Spatial annotation entries
++++

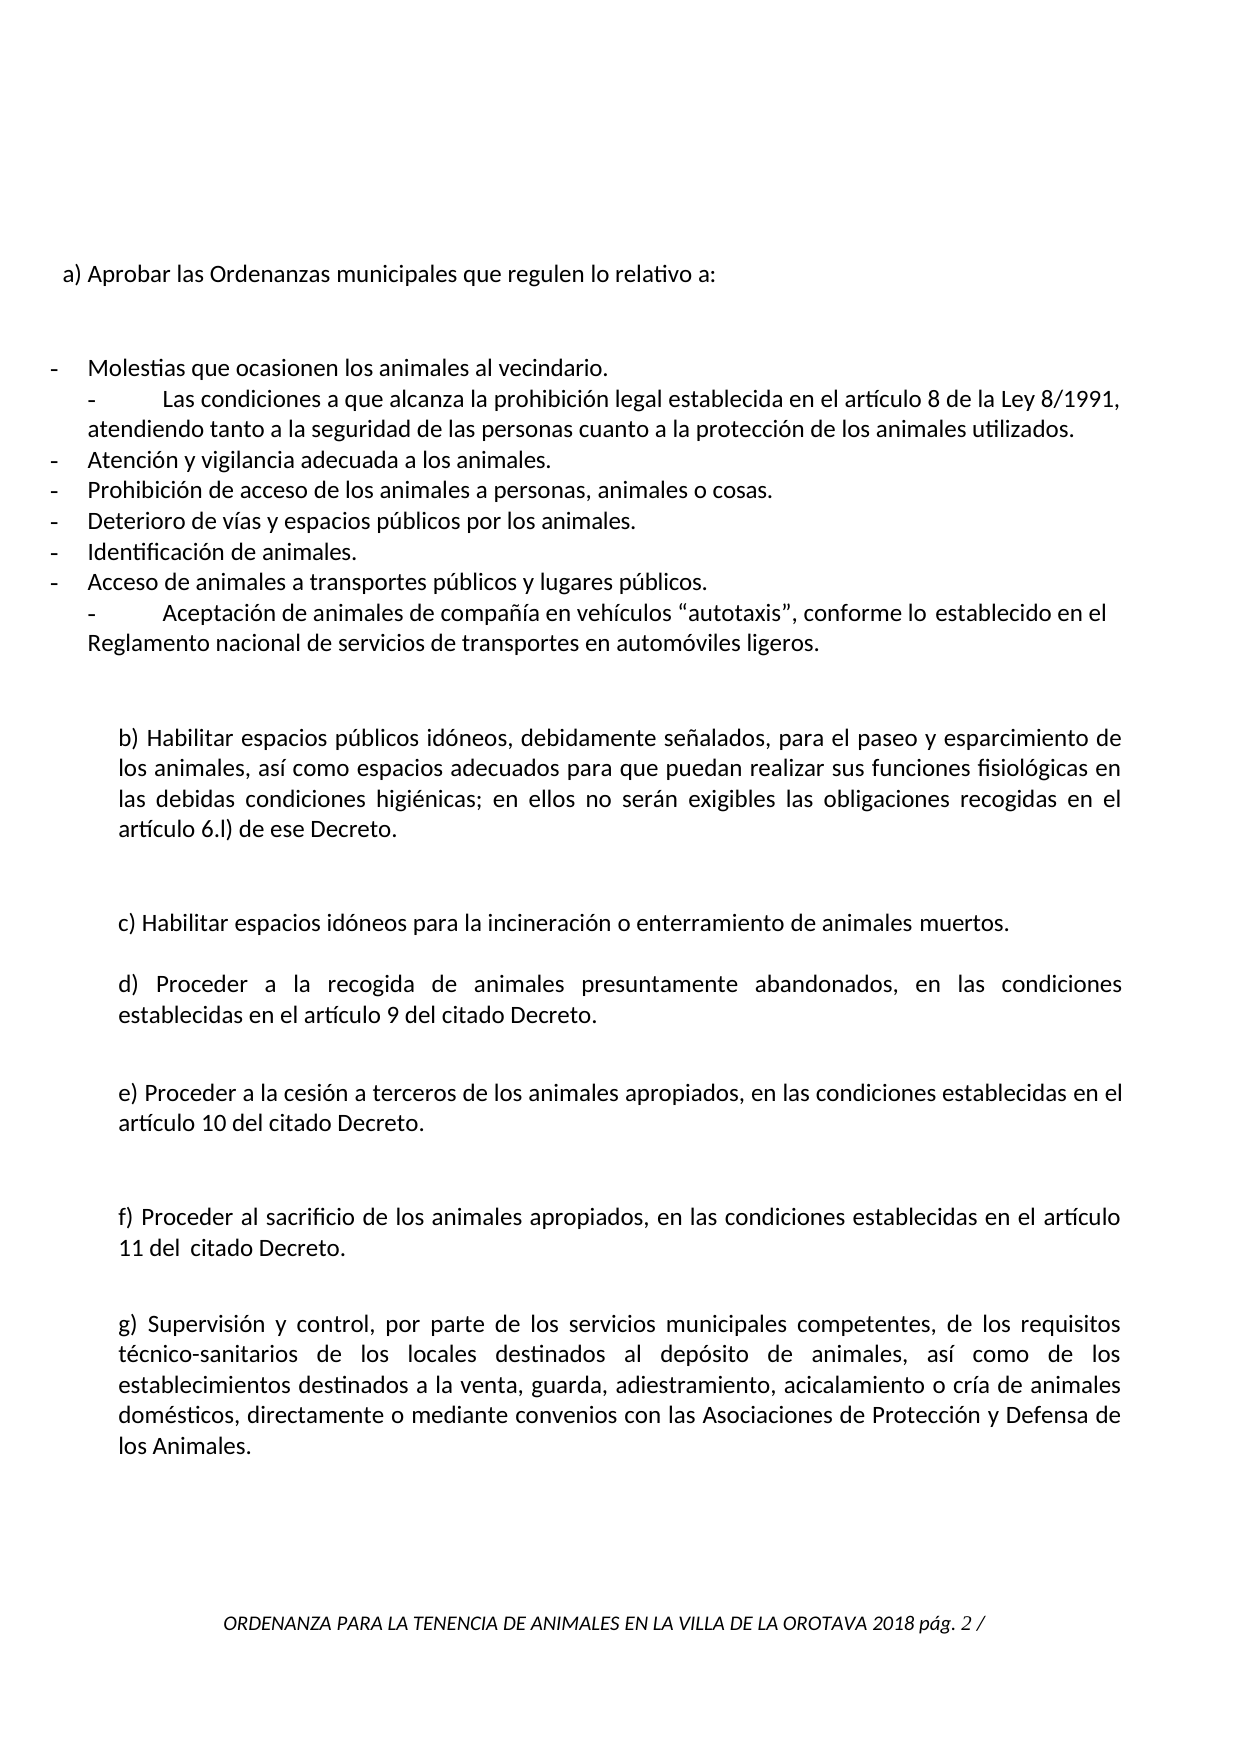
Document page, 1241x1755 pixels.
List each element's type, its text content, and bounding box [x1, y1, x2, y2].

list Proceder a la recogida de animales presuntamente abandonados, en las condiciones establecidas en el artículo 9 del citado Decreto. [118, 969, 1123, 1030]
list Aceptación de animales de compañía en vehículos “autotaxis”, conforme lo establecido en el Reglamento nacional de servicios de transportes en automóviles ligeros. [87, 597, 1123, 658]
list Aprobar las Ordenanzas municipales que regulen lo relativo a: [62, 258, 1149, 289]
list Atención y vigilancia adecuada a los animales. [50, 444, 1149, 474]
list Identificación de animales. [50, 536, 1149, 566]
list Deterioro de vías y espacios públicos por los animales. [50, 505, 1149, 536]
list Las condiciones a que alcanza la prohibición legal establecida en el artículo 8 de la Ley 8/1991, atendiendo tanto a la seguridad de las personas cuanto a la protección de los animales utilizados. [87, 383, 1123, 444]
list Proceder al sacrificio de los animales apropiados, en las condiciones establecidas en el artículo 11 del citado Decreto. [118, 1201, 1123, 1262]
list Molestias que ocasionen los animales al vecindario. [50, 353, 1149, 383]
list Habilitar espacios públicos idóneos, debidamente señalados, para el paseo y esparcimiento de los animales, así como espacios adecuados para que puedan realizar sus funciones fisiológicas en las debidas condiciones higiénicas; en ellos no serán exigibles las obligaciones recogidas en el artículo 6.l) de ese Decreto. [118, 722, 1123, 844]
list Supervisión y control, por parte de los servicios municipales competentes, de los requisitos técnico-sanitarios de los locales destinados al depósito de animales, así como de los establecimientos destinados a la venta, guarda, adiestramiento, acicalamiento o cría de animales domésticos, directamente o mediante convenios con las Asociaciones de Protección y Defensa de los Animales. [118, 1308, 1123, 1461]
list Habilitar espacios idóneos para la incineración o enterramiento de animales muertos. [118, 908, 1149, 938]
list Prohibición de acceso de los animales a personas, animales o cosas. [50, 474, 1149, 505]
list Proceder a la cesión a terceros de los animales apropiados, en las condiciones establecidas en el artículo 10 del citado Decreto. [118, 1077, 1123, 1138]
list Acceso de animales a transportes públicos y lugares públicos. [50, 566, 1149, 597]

++++

» What the task requires
Set out every line of the listing above as a numbered list, skipping blank lines and leaving the pictures out.

» Reply to the task
1. Document page, 1241x1755 pixels.
2. List each element's type, its text content, and bounding box [x1, y1, x2, y2].
3. list Proceder a la recogida de animales presuntamente abandonados, en las condiciones establecidas en el artículo 9 del citado Decreto. [118, 969, 1123, 1030]
4. list Aceptación de animales de compañía en vehículos “autotaxis”, conforme lo establecido en el Reglamento nacional de servicios de transportes en automóviles ligeros. [87, 597, 1123, 658]
5. list Aprobar las Ordenanzas municipales que regulen lo relativo a: [62, 258, 1149, 289]
6. list Atención y vigilancia adecuada a los animales. [50, 444, 1149, 474]
7. list Identificación de animales. [50, 536, 1149, 566]
8. list Deterioro de vías y espacios públicos por los animales. [50, 505, 1149, 536]
9. list Las condiciones a que alcanza la prohibición legal establecida en el artículo 8 de la Ley 8/1991, atendiendo tanto a la seguridad de las personas cuanto a la protección de los animales utilizados. [87, 383, 1123, 444]
10. list Proceder al sacrificio de los animales apropiados, en las condiciones establecidas en el artículo 11 del citado Decreto. [118, 1201, 1123, 1262]
11. list Molestias que ocasionen los animales al vecindario. [50, 353, 1149, 383]
12. list Habilitar espacios públicos idóneos, debidamente señalados, para el paseo y esparcimiento de los animales, así como espacios adecuados para que puedan realizar sus funciones fisiológicas en las debidas condiciones higiénicas; en ellos no serán exigibles las obligaciones recogidas en el artículo 6.l) de ese Decreto. [118, 722, 1123, 844]
13. list Supervisión y control, por parte de los servicios municipales competentes, de los requisitos técnico-sanitarios de los locales destinados al depósito de animales, así como de los establecimientos destinados a la venta, guarda, adiestramiento, acicalamiento o cría de animales domésticos, directamente o mediante convenios con las Asociaciones de Protección y Defensa de los Animales. [118, 1308, 1123, 1461]
14. list Habilitar espacios idóneos para la incineración o enterramiento de animales muertos. [118, 908, 1149, 938]
15. list Prohibición de acceso de los animales a personas, animales o cosas. [50, 474, 1149, 505]
16. list Proceder a la cesión a terceros de los animales apropiados, en las condiciones establecidas en el artículo 10 del citado Decreto. [118, 1077, 1123, 1138]
17. list Acceso de animales a transportes públicos y lugares públicos. [50, 566, 1149, 597]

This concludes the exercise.